Text shown:
Three Cheers for the free vFlat app for de-warping iPhone photos of book pages

Ryan_N · August 29, 2022, 7:19pm

One of my longer term projects, has been to digitize a bunch of out-of-print history and genealogy books on my shelves. I’ve been putting this off after doing a lot of research on HOW to do this, because I don’t own a scanner, and didn’t want to mutilate the books themselves. I also had fingers crossed that a decades-old Open Source desktop app for the PC, called Scan Tailor, would become accessible for Mac users (that did happen, very recently).

I just completed my first couple of books, using a table clamp mount for an iPhone (I bought this one).

My issue, as expected, was in de-warping pages at the beginning and end of the book. I’m a bit of a perfectionist and tried, first, to manually de-warp with Photoshop. This works, but is painstakingly time-consuming.

I then tried a free app, much raved in a few online forums devoted to book scanning. HOLY SMOKES! For a free app, this one takes the cake. The app not only cropped each page, but deskewed and, above all, de-warped the necessary pages with mind-blowing results. Better than I was able to do manually in Photoshop.

The data:
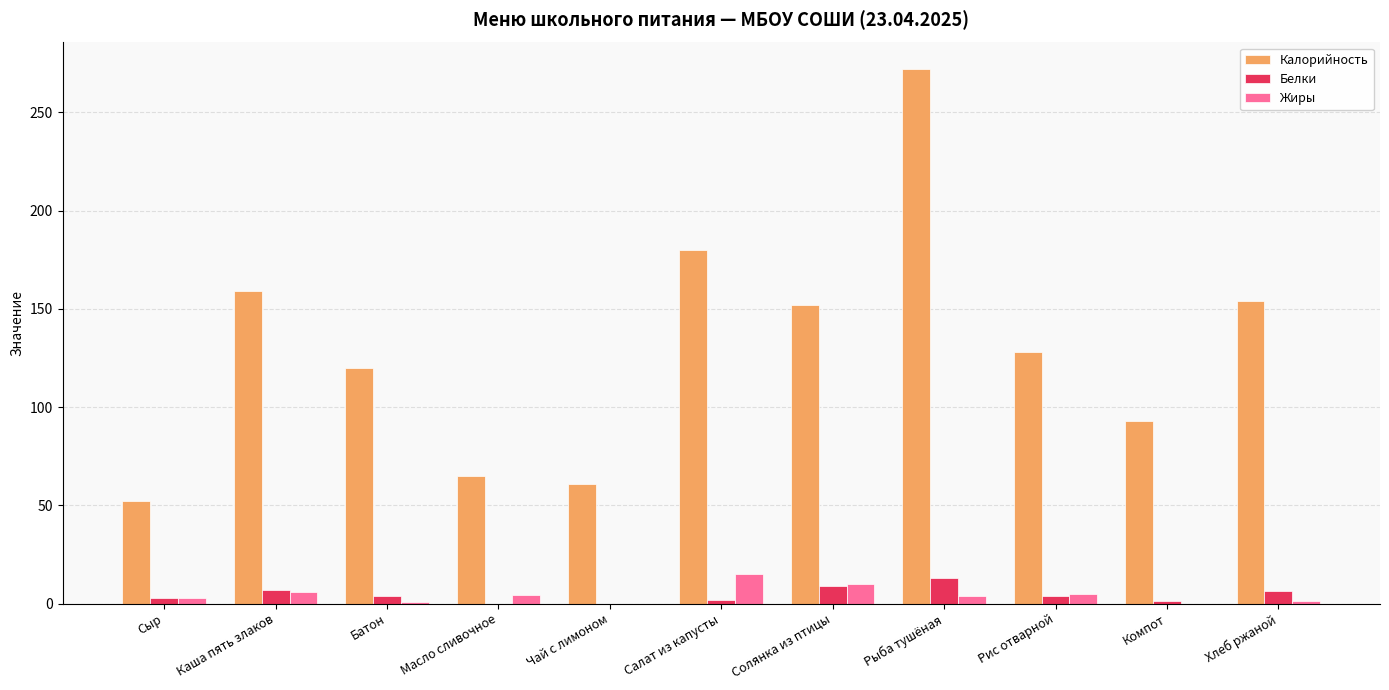

At which category is the sum across all series the highest?

Рыба тушёная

Activity: In the forum post about the vFlat app, what program did the poster first use to de-warp pages by hand? The listing plays no part here.

Solved problem: Photoshop.